(What you have to do): Count the lines in the listing below that contain the string "data", with uppercase and lowercase treated as distinct. Give only the number.
(Supplied information begins)
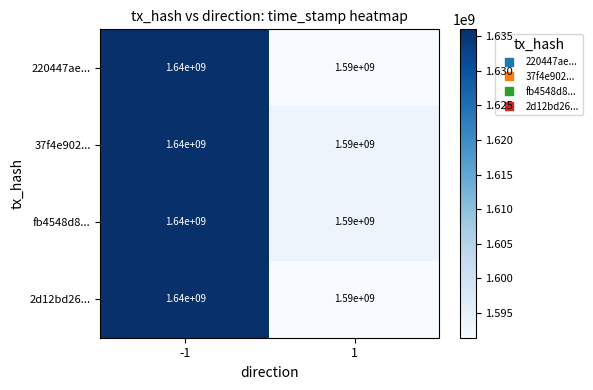

Reading right to left, extract all data points from this chart.

220447ae...: 1=1590000000	-1=1640000000
37f4e902...: 1=1590000000	-1=1640000000
fb4548d8...: 1=1590000000	-1=1640000000
2d12bd26...: 1=1590000000	-1=1640000000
(Supplied information ends)
(Written response): 1